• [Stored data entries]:
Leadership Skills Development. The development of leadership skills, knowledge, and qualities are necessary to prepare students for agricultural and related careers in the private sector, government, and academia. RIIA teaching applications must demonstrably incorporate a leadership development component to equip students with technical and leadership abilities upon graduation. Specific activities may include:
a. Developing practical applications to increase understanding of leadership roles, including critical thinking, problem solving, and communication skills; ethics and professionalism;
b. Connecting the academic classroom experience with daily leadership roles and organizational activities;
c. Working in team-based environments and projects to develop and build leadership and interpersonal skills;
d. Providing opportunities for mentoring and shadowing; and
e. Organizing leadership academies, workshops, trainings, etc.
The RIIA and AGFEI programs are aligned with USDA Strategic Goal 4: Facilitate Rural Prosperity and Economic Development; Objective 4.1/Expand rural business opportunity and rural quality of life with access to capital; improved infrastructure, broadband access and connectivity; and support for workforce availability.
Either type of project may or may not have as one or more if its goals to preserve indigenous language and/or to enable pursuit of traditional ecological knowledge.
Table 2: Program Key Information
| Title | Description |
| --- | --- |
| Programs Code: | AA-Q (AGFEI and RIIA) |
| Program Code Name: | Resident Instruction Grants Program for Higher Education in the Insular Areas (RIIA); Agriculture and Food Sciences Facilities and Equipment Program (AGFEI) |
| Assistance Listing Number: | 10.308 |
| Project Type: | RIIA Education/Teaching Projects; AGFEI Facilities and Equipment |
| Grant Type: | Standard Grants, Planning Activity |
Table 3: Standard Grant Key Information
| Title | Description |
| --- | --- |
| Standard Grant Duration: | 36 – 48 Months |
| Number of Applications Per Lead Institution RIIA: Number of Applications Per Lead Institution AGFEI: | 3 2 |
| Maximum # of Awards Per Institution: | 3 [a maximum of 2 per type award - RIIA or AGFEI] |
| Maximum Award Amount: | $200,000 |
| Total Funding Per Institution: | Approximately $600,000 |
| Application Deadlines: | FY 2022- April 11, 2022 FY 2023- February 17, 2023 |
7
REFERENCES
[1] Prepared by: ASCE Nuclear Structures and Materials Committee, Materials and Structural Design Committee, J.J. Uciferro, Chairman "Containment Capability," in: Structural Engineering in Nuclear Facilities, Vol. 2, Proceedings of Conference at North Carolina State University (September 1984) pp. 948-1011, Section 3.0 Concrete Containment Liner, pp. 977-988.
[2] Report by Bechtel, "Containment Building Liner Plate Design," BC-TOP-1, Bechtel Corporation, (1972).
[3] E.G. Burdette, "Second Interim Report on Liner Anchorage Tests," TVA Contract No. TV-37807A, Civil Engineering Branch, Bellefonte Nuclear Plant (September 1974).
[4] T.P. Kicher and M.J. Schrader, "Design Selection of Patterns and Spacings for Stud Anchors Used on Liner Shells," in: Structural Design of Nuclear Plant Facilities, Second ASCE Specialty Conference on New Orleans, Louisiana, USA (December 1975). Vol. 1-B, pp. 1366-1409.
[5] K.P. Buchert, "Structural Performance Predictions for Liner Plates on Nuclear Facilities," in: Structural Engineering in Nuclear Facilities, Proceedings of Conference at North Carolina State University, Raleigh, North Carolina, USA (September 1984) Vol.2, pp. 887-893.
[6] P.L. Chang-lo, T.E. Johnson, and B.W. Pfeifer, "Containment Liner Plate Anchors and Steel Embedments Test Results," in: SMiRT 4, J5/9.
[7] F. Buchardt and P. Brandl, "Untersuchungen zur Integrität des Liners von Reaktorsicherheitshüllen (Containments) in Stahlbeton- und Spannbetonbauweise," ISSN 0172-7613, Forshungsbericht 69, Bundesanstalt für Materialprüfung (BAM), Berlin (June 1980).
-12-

• [TASK REQUIREMENTS]: Across the entries above, find the lines with the string "State" and copy them.

• [EXERCISE RESULT]:
[1] Prepared by: ASCE Nuclear Structures and Materials Committee, Materials and Structural Design Committee, J.J. Uciferro, Chairman "Containment Capability," in: Structural Engineering in Nuclear Facilities, Vol. 2, Proceedings of Conference at North Carolina State University (September 1984) pp. 948-1011, Section 3.0 Concrete Containment Liner, pp. 977-988.
[5] K.P. Buchert, "Structural Performance Predictions for Liner Plates on Nuclear Facilities," in: Structural Engineering in Nuclear Facilities, Proceedings of Conference at North Carolina State University, Raleigh, North Carolina, USA (September 1984) Vol.2, pp. 887-893.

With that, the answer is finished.